**Material for the task:**
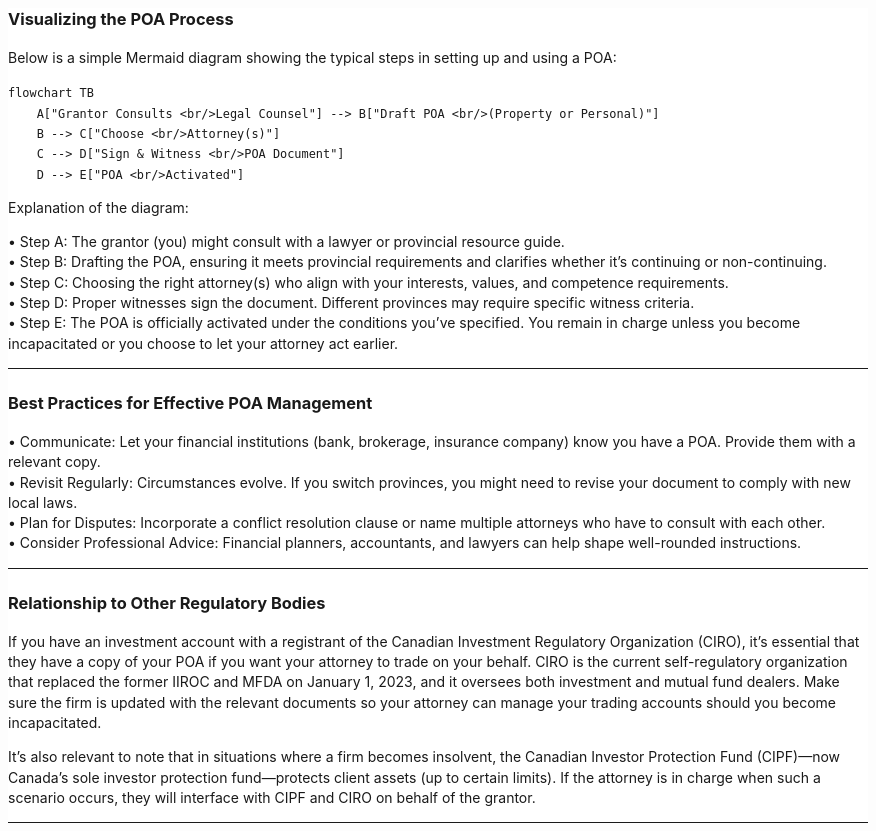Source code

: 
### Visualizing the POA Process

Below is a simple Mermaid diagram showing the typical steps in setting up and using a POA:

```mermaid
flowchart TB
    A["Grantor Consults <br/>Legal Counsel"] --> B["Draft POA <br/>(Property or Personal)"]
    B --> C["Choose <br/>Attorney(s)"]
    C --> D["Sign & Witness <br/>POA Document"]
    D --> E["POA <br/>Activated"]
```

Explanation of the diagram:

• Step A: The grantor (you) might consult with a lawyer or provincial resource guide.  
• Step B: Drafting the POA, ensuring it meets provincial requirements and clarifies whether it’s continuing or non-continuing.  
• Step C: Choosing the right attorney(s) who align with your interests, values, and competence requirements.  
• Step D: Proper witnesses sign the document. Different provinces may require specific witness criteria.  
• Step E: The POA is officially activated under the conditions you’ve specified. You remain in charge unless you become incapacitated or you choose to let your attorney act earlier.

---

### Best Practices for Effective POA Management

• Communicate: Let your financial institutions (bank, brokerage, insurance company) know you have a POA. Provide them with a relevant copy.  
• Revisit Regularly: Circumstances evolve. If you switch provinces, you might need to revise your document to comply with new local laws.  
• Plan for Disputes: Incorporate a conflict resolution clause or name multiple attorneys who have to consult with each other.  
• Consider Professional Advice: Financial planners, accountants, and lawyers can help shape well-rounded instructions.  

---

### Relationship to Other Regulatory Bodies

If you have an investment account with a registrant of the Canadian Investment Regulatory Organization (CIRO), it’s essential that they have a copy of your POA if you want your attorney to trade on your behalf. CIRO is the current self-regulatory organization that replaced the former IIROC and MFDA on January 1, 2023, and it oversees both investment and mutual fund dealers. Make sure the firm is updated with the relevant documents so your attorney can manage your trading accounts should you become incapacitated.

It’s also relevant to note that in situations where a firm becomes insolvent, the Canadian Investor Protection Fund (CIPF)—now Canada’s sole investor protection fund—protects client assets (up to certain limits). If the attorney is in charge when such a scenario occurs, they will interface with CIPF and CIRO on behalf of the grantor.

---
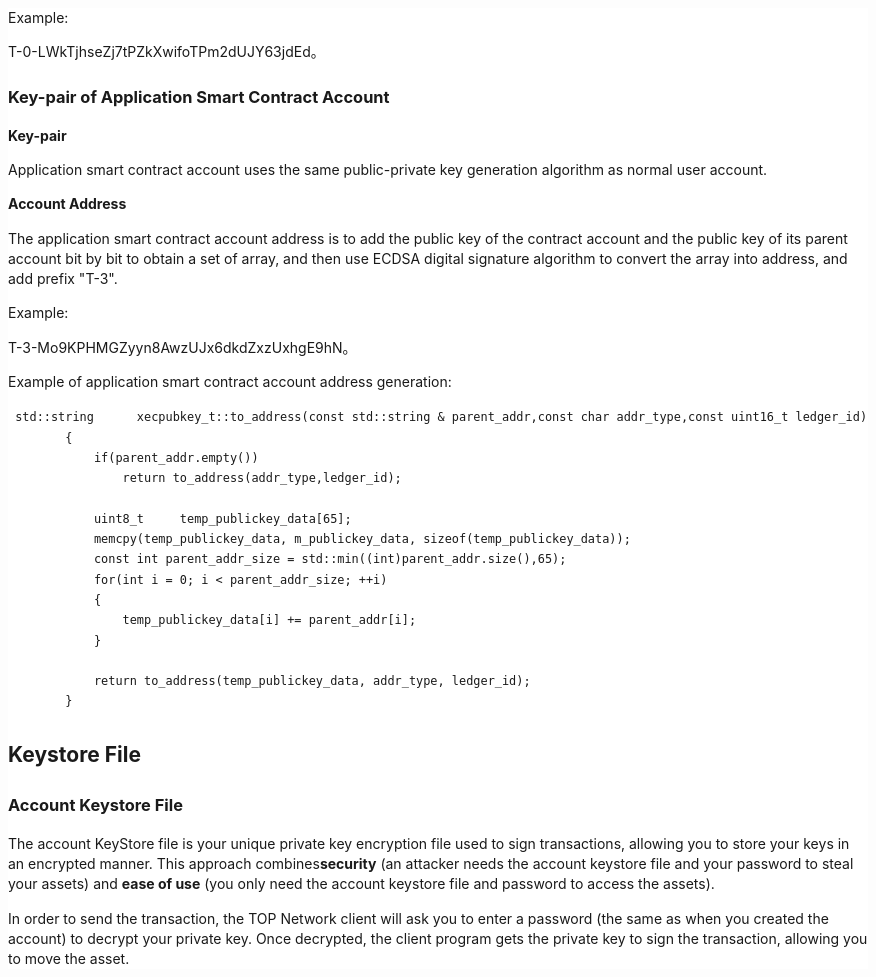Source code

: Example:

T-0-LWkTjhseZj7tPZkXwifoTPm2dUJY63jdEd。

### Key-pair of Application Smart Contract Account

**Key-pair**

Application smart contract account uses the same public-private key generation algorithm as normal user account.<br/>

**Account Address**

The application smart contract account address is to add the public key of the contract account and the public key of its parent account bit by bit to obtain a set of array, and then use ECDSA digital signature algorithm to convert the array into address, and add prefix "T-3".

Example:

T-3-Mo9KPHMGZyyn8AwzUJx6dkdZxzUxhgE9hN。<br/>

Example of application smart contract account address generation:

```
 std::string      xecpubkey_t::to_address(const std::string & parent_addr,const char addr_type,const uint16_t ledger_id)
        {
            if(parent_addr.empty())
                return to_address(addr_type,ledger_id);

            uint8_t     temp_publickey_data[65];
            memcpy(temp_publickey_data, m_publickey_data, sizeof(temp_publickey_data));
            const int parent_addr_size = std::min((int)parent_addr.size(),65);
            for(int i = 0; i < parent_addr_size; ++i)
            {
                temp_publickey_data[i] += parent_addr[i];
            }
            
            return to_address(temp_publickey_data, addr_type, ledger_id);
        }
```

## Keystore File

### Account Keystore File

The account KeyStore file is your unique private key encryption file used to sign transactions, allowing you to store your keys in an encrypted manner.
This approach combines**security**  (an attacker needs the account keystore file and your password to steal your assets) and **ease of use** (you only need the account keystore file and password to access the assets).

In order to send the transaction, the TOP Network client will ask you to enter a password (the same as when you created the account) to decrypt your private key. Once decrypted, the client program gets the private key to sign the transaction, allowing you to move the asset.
==
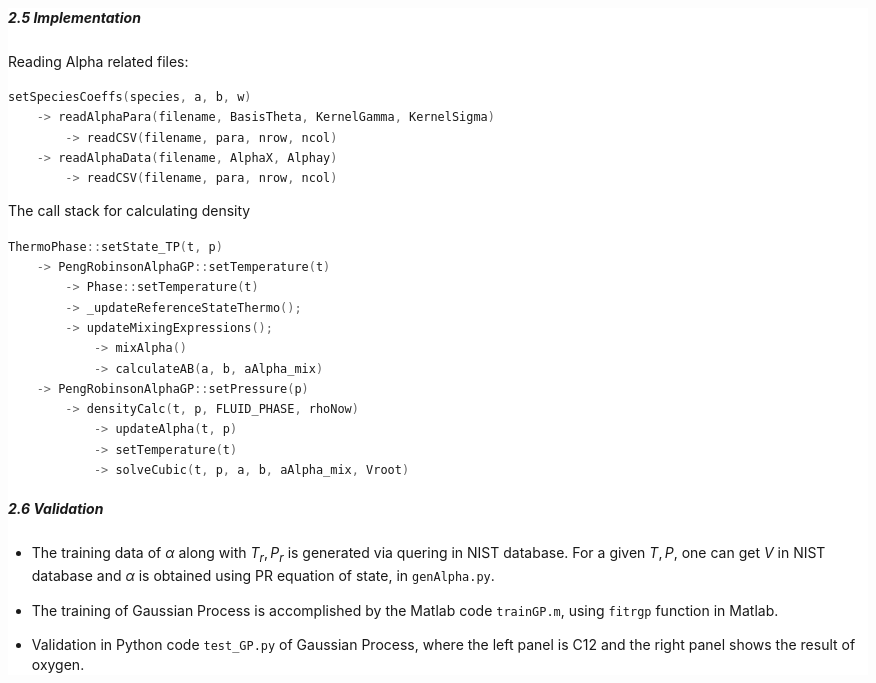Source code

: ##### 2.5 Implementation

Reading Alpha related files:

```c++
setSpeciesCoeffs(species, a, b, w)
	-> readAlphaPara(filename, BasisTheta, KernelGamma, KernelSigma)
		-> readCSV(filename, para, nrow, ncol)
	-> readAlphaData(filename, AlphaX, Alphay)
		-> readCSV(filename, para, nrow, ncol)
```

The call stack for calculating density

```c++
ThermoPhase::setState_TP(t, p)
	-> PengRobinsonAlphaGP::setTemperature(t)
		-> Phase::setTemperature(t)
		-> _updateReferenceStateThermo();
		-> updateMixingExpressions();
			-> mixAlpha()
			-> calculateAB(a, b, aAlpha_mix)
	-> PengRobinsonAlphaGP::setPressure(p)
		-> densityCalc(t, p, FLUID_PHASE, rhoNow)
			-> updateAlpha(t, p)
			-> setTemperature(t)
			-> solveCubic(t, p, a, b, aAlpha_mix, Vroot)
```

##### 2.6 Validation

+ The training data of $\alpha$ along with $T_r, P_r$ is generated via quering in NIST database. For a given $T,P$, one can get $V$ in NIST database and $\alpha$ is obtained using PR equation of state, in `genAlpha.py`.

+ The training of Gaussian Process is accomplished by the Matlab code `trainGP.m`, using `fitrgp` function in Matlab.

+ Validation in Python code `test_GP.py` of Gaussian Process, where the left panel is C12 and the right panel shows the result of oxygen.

**Exercise objective:** Retype exactly the lines of the data above that fall between the line with "function in Matlab." and the line with "result of oxygen.", inclusive, and add nothing.

**Result:**
+ The training of Gaussian Process is accomplished by the Matlab code `trainGP.m`, using `fitrgp` function in Matlab.

+ Validation in Python code `test_GP.py` of Gaussian Process, where the left panel is C12 and the right panel shows the result of oxygen.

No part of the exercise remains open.